Trump's inherent racism and malevolence go deeper than this though. His Trump University is currently facing a class action which exposes it as a major scam, designed to rip off anyone who signed up to its courses, peddling false prospectuses of what it offered and preying on the weak and poor in order to make its money.
The judge who has been handed this case happens to be an Hispanic judge, whom Trump consistently tweets about as being biased against him, impugning his judicial integrity. He also refers to the East Chicago born judge as "Mexican" in his statements, and he made much of the judge's "Mexican" race when he spoke to a crowd at one of his rallies. Saletan again:
Trump’s attack on Friday continued in this vein. “I have a judge who is a hater of Donald Trump,” he told a crowd in San Diego. “His name is”— at this point, Trump, having raised his voice like a drum roll, held up a piece of paper and pronounced the name carefully, gesturing for effect—“Gonzalo Curiel.” The audience booed, and Trump let the moment soak in, shaking his head in solidarity. Trump told the audience two things about Curiel: that he “was appointed by Barack Obama” and that he “happens to be, we believe, Mexican.” After railing against Curiel and the lawsuit for more than 10 minutes, Trump concluded: “The judges in this court system, federal court—they ought to look into Judge Curiel.”
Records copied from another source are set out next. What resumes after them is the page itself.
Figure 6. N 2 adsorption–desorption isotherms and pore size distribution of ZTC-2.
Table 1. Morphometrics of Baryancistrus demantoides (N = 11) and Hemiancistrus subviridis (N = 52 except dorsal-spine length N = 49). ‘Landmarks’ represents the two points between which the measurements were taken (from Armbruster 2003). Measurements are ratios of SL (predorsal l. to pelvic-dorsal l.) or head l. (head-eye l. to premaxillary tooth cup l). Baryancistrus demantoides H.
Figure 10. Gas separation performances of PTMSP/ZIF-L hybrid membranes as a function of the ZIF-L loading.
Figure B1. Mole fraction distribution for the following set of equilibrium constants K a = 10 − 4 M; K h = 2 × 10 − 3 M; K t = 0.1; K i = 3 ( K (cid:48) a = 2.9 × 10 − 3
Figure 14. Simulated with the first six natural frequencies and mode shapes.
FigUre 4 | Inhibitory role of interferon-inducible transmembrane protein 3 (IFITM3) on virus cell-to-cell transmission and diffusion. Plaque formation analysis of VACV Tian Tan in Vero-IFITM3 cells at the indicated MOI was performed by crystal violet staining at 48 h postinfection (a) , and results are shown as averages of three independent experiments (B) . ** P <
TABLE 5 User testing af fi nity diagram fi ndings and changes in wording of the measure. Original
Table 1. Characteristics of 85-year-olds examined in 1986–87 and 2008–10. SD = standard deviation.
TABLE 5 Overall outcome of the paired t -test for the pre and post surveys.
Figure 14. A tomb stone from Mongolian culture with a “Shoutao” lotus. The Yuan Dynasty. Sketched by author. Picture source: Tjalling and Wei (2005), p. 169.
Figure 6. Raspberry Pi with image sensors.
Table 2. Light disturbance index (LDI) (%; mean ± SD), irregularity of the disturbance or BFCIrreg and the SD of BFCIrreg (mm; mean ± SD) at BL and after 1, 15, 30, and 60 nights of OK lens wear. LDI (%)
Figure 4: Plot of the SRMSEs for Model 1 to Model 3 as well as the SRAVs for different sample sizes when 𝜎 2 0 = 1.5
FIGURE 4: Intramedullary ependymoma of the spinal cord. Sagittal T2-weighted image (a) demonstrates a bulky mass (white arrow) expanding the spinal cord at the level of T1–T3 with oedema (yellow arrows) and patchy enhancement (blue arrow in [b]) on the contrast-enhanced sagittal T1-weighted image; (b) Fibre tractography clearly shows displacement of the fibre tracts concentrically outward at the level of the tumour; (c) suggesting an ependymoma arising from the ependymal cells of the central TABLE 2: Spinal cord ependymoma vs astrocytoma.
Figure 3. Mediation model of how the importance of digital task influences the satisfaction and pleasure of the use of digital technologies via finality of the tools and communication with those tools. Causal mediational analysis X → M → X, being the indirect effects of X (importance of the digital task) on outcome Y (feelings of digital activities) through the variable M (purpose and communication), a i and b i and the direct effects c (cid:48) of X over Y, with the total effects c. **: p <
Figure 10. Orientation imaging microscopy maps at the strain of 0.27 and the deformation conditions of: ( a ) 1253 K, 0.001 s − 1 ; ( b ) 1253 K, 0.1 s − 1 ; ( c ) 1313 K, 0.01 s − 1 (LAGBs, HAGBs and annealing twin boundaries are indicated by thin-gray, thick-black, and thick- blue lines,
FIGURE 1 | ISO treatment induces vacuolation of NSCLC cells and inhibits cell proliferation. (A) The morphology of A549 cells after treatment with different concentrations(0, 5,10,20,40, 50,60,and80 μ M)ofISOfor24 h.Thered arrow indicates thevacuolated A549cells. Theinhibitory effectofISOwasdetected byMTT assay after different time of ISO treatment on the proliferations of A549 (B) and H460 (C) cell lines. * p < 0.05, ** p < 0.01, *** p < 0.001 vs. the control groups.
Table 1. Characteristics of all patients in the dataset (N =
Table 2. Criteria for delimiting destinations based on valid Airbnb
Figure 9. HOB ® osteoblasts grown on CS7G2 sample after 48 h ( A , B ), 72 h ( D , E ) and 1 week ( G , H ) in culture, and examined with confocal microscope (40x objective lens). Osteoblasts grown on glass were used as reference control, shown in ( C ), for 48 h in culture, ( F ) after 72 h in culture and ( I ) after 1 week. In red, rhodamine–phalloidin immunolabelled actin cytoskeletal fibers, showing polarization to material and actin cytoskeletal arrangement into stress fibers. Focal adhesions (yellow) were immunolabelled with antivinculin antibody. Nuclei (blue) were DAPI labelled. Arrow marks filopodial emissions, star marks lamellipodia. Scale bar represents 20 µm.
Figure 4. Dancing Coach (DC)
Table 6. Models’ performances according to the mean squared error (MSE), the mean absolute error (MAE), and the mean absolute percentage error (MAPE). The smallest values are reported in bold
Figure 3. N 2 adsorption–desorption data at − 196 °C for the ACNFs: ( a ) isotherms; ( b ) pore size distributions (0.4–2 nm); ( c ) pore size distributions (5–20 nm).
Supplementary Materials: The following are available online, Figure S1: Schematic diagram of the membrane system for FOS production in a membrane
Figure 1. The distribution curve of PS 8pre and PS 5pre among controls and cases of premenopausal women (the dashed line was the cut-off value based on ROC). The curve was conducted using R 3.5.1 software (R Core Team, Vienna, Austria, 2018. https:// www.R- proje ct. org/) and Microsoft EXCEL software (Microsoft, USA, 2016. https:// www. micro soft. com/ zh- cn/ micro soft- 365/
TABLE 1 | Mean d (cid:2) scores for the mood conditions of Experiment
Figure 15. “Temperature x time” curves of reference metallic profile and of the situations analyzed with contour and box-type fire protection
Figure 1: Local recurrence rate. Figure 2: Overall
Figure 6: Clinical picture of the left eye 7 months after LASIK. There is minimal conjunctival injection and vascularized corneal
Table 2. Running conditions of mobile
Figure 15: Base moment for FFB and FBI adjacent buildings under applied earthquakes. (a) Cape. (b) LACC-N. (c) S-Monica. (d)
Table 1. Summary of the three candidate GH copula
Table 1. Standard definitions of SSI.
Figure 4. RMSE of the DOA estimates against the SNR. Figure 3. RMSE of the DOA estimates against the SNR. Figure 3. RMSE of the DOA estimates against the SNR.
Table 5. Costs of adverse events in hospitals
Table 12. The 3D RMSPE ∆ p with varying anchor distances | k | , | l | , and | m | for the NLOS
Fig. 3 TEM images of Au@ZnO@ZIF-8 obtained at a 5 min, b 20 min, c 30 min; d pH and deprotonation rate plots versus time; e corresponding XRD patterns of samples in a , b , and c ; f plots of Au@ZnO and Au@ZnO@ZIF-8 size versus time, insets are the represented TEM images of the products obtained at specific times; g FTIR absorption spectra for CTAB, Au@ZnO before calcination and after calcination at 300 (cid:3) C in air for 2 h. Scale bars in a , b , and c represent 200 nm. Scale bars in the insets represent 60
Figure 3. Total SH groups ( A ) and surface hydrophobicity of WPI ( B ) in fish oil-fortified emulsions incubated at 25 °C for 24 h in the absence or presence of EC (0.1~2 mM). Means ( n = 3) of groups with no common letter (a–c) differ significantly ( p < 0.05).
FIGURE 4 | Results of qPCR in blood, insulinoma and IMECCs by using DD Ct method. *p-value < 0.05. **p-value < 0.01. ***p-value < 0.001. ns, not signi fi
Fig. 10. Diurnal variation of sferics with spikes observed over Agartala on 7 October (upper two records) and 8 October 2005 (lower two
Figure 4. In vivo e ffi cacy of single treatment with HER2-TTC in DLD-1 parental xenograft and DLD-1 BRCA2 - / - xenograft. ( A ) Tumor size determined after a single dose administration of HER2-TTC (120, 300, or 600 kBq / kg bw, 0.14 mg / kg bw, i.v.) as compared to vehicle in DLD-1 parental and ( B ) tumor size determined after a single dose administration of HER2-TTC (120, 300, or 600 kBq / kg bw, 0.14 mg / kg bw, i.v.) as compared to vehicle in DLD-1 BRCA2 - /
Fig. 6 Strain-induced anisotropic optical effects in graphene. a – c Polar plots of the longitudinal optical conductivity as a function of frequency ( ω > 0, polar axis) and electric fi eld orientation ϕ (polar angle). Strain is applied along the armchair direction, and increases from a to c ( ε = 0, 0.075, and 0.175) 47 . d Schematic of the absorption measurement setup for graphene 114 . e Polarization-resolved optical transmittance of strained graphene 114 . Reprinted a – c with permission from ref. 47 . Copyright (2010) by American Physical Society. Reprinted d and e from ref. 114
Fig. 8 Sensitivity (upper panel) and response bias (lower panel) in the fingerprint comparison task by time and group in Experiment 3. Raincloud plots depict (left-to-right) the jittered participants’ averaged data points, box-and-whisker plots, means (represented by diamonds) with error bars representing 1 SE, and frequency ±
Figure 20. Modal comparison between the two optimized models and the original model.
Donald Trump isn't a joke. He is the worst type of malevolent, minority-baiting demagogue whose relationship with the truth is so tendentious as to beg the question of whether he even understands the concept. He is a man who incites violence at his rallies and stoops to slews of personal insults against his opponents in the absence of any thought-through policies.
The British politician Edmund Burke famously noted, back in the late eighteenth century when all Europe was abuzz with the daily news of slaughter in the French Revolution, that "all that is required for evil men to triumph is that good men stay silent". I might demur about whether all of the Republicans who are rolling over in front of Trump are necessarily good men, but they are fantastically not just keeping silent, they have chosen to add their voices to the evil in their midst.
Donald Trump is riding high at the moment as his likely opponent in the autumn election is mired in her own primary battle. But if and when Hillary Clinton does win nomination as the Democratic candidate, then all those Bernie supporters, and Bernie himself, need to take a long hard look at her opponent. For all her flaws, Hillary is not a racist, and nor does she approach Trump's levels of deception and wanton bigotry. If Sanders supporters think that somehow it's ok to stay home when Hillary faces Donald, that their own purity shouldn't bring them to vote for a seasoned candidate because she has compromised too much, well then they too can count themselves in the legion of Burke's silent good men (and women), who wilfully allowed a man who will tarnish their democracy to be elected president. There are no innocent voters in this contest.